Saved entries:
+---+
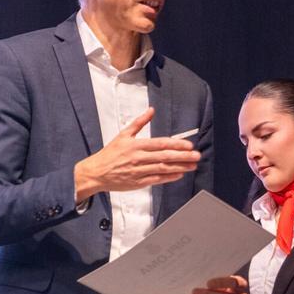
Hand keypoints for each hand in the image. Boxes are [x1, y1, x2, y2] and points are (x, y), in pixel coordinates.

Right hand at [74, 107, 200, 199]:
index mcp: (136, 145)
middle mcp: (139, 158)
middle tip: (197, 156)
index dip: (176, 144)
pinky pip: (156, 180)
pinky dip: (168, 178)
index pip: (161, 143)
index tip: (189, 145)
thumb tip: (151, 110)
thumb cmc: (110, 154)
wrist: (96, 172)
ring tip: (192, 166)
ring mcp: (139, 171)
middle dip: (183, 156)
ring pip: (163, 168)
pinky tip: (179, 175)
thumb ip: (139, 122)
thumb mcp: (123, 134)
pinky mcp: (138, 182)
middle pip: (165, 156)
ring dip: (180, 167)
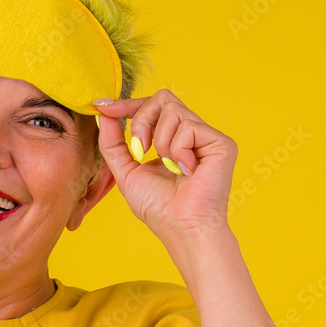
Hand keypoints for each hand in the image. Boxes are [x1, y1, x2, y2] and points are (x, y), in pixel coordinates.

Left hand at [94, 89, 237, 240]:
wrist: (181, 228)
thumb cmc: (158, 208)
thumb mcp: (126, 171)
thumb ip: (113, 143)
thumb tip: (104, 114)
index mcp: (173, 139)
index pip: (153, 106)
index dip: (128, 104)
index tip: (104, 106)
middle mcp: (192, 134)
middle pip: (163, 98)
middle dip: (141, 119)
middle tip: (139, 149)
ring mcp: (208, 137)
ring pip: (173, 110)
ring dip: (160, 141)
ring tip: (169, 167)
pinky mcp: (222, 143)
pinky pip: (188, 126)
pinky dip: (177, 149)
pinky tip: (185, 170)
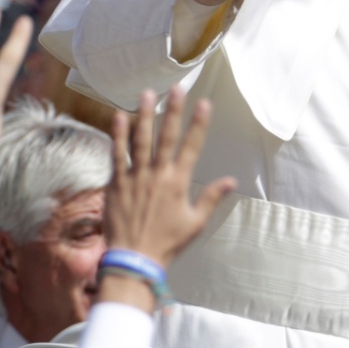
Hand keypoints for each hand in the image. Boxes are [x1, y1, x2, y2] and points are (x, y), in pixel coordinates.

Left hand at [105, 87, 235, 270]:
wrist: (135, 259)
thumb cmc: (167, 243)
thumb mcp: (195, 223)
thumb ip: (211, 198)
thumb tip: (231, 181)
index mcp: (179, 182)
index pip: (192, 146)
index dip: (199, 124)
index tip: (205, 103)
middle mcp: (158, 174)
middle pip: (166, 136)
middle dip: (173, 110)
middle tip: (177, 88)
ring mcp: (136, 177)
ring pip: (140, 140)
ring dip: (144, 115)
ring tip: (147, 94)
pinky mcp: (117, 183)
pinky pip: (117, 154)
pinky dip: (118, 135)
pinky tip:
+---+
What you have to do: Starting at the line above that has "ring mcp: (139, 171)" and ending at the line that has "index mcp: (173, 139)", copy each line exactly, leaving the pictures out and adding nothing.

Result of this exercise:
ring mcp: (139, 171)
middle dip: (183, 156)
ring pip: (163, 168)
pinky tip: (179, 175)
thumb ip: (139, 122)
thumb mcp: (123, 134)
pinky mcp: (138, 182)
middle pip: (165, 156)
ring dip: (180, 167)
Hand keypoints for each hand in the image. Boxes are [x1, y1, x2, y2] and points are (x, y), in pixel coordinates.

Left hand at [94, 89, 237, 240]:
wrist: (181, 228)
thumb cmc: (158, 208)
thumb mcp: (126, 171)
thumb ip: (113, 143)
thumb tip: (104, 114)
index mcp: (173, 139)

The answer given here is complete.